Peace talks between Burundi's government and the only active rebel group have begun in Tanzania.
The Hutu National Liberation Forces (FNL) is the only group still outside a power-sharing agreement aimed at ending a 13-year civil war.
Burundi has long been dominated by its Tutsi minority but now has a Hutu leader - ex-rebel Pierre Nkurunziza.
A ceasefire signed by the FNL last year soon broke down.
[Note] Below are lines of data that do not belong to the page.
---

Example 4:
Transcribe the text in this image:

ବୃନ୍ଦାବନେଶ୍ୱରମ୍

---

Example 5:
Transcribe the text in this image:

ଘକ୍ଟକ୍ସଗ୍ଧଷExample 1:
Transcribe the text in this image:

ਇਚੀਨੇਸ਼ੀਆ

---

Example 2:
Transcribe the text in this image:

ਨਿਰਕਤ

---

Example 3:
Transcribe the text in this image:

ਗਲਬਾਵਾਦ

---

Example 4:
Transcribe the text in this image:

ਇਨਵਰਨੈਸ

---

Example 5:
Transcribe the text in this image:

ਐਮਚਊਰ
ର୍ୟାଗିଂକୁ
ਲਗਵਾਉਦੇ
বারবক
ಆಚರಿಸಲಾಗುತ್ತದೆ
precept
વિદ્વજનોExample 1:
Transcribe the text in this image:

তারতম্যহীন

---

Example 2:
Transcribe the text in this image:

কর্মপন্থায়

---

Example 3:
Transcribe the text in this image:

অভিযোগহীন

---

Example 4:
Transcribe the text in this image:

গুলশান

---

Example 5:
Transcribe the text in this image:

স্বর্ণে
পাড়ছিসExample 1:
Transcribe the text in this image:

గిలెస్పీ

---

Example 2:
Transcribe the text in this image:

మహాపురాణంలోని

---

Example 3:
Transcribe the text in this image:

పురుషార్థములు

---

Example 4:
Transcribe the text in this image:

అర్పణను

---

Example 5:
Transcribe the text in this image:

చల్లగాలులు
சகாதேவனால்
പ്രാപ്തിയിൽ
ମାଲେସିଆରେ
But correspondents say both sides now seem committed to peace.
Opening the talks, Tanzanian President Jakaya Kikwete told both sides they could ruin the country by letting the "guns usurp the place of reason" or they could agree to negotiate a peace deal.
South African Security Minister Charles Ngqakula is to mediate at the talks in Dar es Salaam.
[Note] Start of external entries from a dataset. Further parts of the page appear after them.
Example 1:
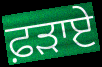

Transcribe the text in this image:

ਫ਼ੜਾਏ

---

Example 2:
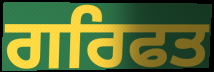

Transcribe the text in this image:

ਗਰਿਫਤ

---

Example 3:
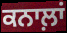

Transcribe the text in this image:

ਕਨਾਲ਼ਾਂ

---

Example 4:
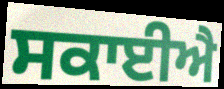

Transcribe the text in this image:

ਸਕਾਈਐ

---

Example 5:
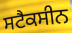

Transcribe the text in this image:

ਸਟੈਕਸੀਨ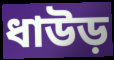
ধাউড়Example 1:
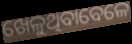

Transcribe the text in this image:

ଖେଳୁଥିବାବେଳେ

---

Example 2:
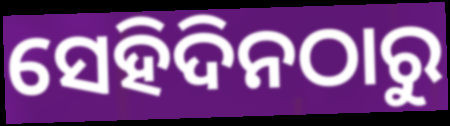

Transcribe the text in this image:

ସେହିଦିନଠାରୁ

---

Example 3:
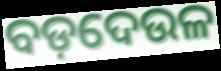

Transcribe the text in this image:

ବଡ଼ଦେଉଳ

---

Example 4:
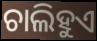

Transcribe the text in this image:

ଚାଲିହୁଏ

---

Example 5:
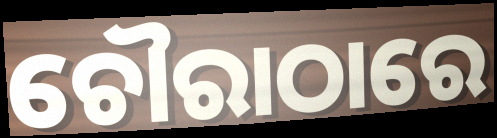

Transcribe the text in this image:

ଚୌରାଠାରେ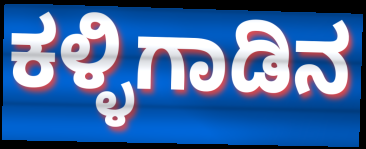
ಕಳ್ಳಿಗಾಡಿನ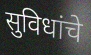
सुविधांचेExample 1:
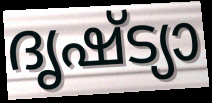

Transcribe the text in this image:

ദൃഷ്ട്യാ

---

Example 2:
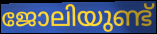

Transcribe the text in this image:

ജോലിയുണ്ട്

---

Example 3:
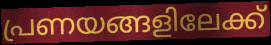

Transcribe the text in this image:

പ്രണയങ്ങളിലേക്ക്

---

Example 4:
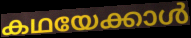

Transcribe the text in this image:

കഥയേക്കാൾ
The BBC's Prime Ndikumagenge in Burundi says the FNL has imposed different conditions from the other rebel groups, maintaining that the problem in Burundi is between Hutus and Tutsis and demanding direct negotiations with Tutsi army or civilian leaders.
The current round of talks had been delayed by a disagreement over who would broker the talks, but both sides have now agreed to Mr Ngqakula's mediation.
However, Reuters news agency reports that the two sides have not yet agreed on what will be discussed.
Some 300,000 people were killed in the civil war, which was sparked in 1993 by the assassination of Burundi's first Hutu head of state and democratically elected president, Melchior Ndadaye.
Fighting between the government and FNL resumed in May 2005, only one week after the two sides signed an agreement.